Nous sommes revenus vers le dôme et avons contemplé aux couleurs d’une aurore meurtrie et ravagée l’étendue du désastre, une quinzaine de morts et blessés, ces derniers en pire état que les premiers dans la mesure où nous ne disposons d’aucun médicament pour les soigner, ils mourront dans les heures ou jours à venir, dans de grandes souffrances, une dizaine de fuyards et le reste, le groupe de départ, plus ou moins, Mélanie, Betty, McLeod et son amie, deux jeunes filles dont je ne me rappelle pas le prénom, un grand adolescent au visage tuméfié, un autre enfant qui me suis tout le temps, et un couple de vieillard aux regards similaires et perdus, quelque part dans leur passé et notre avenir.

Nous redescendons à grande vitesse l’avenue des morts, celle qui conduit à un vide grotesque, nous étions cent, voire plus, il y a quelques jours ou semaines à peine, nous ne sommes plus guère qu’une douzaine d’individus en souffrance, effrayés, affolés, meurtris, sans espoir, au pied d’un dôme éteint, recouvrant un monde probablement éteint lui aussi, un symbole du temps passé, une communauté d’élus, d’heureux et d’heureuses, qui s’étaient réfugiés ici, à l’abri de la peur, dans une grande richesse, les serres devaient produire les fruits et légumes les alimentant eux, plutôt que nous, je m’étais trompé, le parking géant devait accueillir les véhicules de soutien à leur bulle de civilisation, pas aux serres ou usines ou que sais-je d’autre, je m’étais encore trompé, les cubes et éoliennes devaient leur servir de pourvoyeur d’énergie, mais tout cela s’est éteint, lorsque le monde informatique s’est éteint, lors de la grande panne de 4 heures 33, et ils sont morts de manière tout aussi grotesque que les millions d’autres sardines coincées dans leurs conserves, de luxe dans ce cas précis.     

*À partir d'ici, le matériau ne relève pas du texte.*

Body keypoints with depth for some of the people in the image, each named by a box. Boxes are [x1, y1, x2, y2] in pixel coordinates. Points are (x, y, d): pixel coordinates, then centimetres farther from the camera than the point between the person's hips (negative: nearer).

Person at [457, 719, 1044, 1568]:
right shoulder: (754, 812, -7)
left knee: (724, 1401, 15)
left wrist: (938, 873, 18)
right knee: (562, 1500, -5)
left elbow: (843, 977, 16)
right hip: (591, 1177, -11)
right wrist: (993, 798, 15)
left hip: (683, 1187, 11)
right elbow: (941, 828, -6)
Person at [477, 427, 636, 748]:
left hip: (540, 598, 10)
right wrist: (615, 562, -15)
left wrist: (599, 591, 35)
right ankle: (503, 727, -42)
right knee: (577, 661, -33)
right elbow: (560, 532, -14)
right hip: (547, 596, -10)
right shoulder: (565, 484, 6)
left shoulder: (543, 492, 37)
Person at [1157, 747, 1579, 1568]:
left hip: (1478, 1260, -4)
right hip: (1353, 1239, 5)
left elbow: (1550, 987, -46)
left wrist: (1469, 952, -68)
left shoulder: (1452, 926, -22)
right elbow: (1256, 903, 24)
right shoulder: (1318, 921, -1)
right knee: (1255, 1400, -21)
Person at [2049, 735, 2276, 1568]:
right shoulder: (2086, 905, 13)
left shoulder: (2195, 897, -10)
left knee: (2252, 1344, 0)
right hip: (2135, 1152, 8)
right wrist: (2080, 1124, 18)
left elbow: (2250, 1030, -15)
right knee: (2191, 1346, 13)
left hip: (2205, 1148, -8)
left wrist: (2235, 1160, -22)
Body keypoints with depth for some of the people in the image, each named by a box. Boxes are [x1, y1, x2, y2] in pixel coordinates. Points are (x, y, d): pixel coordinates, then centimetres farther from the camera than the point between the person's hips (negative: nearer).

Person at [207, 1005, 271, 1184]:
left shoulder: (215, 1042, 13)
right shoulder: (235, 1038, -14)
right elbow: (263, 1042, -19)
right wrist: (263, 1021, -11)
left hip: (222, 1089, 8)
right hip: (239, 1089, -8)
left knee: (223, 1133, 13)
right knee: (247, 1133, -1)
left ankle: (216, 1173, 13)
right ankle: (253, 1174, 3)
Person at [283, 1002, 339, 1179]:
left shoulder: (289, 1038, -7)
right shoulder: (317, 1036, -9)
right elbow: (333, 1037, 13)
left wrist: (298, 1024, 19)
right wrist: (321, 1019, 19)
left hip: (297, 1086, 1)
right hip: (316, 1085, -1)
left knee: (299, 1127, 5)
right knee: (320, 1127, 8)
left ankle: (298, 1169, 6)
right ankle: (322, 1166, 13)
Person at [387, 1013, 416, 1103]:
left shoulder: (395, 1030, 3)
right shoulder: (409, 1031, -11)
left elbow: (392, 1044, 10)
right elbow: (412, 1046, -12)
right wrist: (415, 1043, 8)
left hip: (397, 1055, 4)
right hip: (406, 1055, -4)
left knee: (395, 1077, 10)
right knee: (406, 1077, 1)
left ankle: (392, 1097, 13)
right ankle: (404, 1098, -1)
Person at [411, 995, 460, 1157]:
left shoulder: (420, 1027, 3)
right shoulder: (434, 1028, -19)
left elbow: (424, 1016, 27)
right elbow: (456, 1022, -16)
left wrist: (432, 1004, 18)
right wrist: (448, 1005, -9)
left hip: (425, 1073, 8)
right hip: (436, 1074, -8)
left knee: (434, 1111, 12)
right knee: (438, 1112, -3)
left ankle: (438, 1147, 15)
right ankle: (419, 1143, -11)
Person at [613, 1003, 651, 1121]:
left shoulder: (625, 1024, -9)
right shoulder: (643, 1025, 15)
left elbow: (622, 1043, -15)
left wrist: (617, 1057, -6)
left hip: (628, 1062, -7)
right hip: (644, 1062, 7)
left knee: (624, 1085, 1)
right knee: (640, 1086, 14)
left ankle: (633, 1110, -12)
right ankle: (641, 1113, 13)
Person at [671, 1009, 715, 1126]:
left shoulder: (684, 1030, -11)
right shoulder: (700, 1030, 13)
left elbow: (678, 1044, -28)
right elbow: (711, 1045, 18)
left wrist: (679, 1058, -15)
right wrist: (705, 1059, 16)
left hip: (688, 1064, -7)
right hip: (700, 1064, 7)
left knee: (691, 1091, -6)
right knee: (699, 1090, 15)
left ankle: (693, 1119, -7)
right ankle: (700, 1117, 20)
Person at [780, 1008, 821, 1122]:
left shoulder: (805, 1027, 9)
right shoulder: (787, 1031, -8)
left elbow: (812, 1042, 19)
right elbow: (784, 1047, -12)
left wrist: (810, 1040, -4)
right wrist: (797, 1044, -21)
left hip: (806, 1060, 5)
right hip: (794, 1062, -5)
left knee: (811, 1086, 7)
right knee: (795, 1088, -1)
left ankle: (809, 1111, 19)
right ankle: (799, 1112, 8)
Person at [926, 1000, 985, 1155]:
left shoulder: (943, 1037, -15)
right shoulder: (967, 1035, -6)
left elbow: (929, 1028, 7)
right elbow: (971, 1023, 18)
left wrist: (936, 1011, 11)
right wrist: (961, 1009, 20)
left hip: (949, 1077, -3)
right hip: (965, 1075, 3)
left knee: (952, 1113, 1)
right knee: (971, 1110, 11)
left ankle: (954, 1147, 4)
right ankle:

Il ne reste dans ce monde détruit par son arrogance et son manque de discernement, son luxe grossier et envahissant, que quelques êtres en survie, pour quelque temps seulement, errant et combattant stupidement, cherchant quelque chose mais sans savoir quoi, une possibilité de fuite, un reste d’errance, une lueur d’espoir. Je n’ose plus espérer. Je regarde les cadavres, les blessés, les survivants, j’ai encore en tête les mots scandés par un fou tandis que mes amis mourraient, je ne vois que souffrance et désespoir, je me dis qu’il faut partir, il n’y a rien à trouver, pour une raison que j’ignore je pense que le salut se trouve au bout du chemin, face à la mer, dans l’eau de laquelle la vie a surgi il y a des milliards d’années, s’il y a une issue ce ne peut-être que là, et s’il n’y en a pas, que nous en finissions à cet endroit-là.